Nenne alle Eigennamen, die in den beiden Absätzen unterhalb der Überschrift „Stabilität ist eine Illusion!“ der Kolumne über Veränderungen in Krisen vorkommen.

▶ [Bereitgestellter Auszug]
※
Kolumne
Wechselbad, 02.09.2009
Perspektive Mittelstand
Lernprozess in Krisen
Stabilität ist eine Illusion!
Oft zitiert, wahr wie nie: „Wenn wir wollen, dass alles so bleibt, wie es ist, müssen wir zulassen, dass sich alles verändert.” Was würde der italienische Schriftsteller Giuseppe Tomasi di Lampedusa (1896-1957) zu den ungeheuren Veränderungen sagen, mit denen wir zurzeit zu kämpfen haben?
13.08., ARD-Nachrichten, Tagesschau: Quelle entlässt fasst 2.000 Mitarbeiter. Interviews mit Betroffenen. Eine Frau, Mitte 30: „Man hat sich ja hier eingerichtet. Man will ja hier alt werden.“ Drei Sekunden – und vorbei, ein Schicksal verschwindet in der medialen Bilderflut. Denken Sie bitte einmal mehr als 3 Sekunden über diese Aussage nach.
※
▶ [Entnommenes Material]
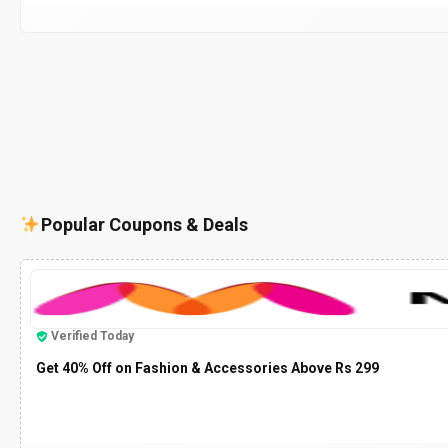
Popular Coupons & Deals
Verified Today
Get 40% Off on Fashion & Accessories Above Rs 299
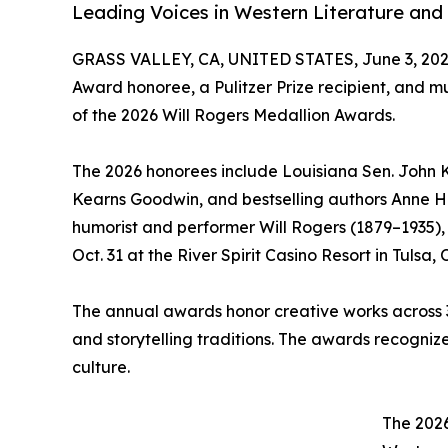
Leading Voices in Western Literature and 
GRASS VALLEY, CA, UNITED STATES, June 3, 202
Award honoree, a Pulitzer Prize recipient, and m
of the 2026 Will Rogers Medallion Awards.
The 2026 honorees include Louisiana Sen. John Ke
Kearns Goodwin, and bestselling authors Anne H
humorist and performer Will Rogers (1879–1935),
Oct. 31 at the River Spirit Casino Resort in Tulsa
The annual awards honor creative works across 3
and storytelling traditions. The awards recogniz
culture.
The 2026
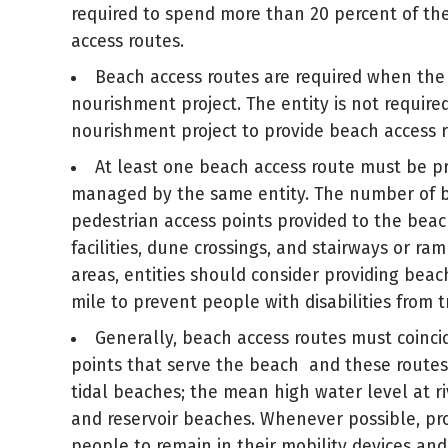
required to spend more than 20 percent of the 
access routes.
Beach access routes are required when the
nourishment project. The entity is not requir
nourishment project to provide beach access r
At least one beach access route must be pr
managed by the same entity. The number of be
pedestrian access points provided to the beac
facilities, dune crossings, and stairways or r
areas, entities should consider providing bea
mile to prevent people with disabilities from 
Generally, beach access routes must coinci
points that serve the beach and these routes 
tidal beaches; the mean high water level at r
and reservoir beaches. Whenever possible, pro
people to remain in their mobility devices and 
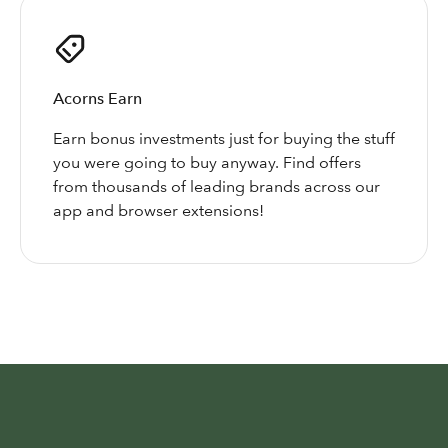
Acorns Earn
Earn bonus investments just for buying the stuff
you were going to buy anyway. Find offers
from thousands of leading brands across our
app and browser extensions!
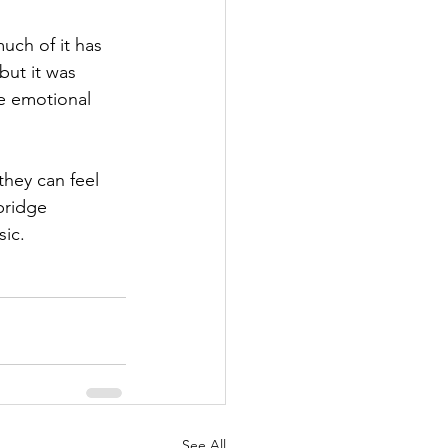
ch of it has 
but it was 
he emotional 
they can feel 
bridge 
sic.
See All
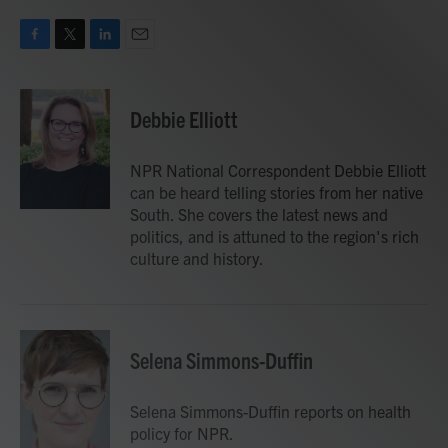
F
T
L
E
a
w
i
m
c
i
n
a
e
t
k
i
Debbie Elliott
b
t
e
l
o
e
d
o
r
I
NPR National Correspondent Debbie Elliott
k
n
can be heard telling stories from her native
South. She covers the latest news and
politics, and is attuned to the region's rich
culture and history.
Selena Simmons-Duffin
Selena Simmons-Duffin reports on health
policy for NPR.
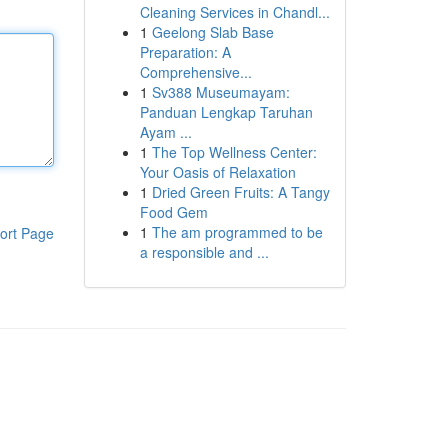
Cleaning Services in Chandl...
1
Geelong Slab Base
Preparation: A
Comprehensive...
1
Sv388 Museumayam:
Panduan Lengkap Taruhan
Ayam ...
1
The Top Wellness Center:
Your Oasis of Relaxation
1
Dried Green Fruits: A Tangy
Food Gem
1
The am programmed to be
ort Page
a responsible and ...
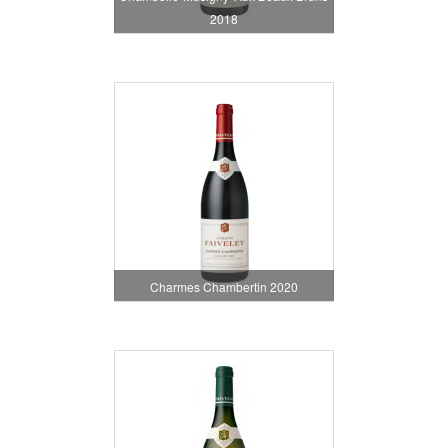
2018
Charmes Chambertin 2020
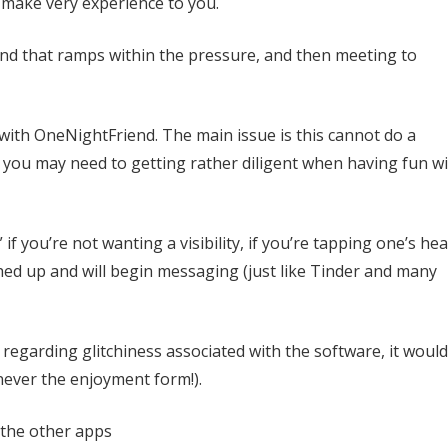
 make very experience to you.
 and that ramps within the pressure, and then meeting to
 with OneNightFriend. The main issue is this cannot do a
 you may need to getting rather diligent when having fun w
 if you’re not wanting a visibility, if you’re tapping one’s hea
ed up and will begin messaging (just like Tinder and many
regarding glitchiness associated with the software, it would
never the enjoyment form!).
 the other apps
※
▶ [Ergebnis der Übung]
- Giuseppe Tomasi di Lampedusa
- ARD
- Tagesschau
- Quelle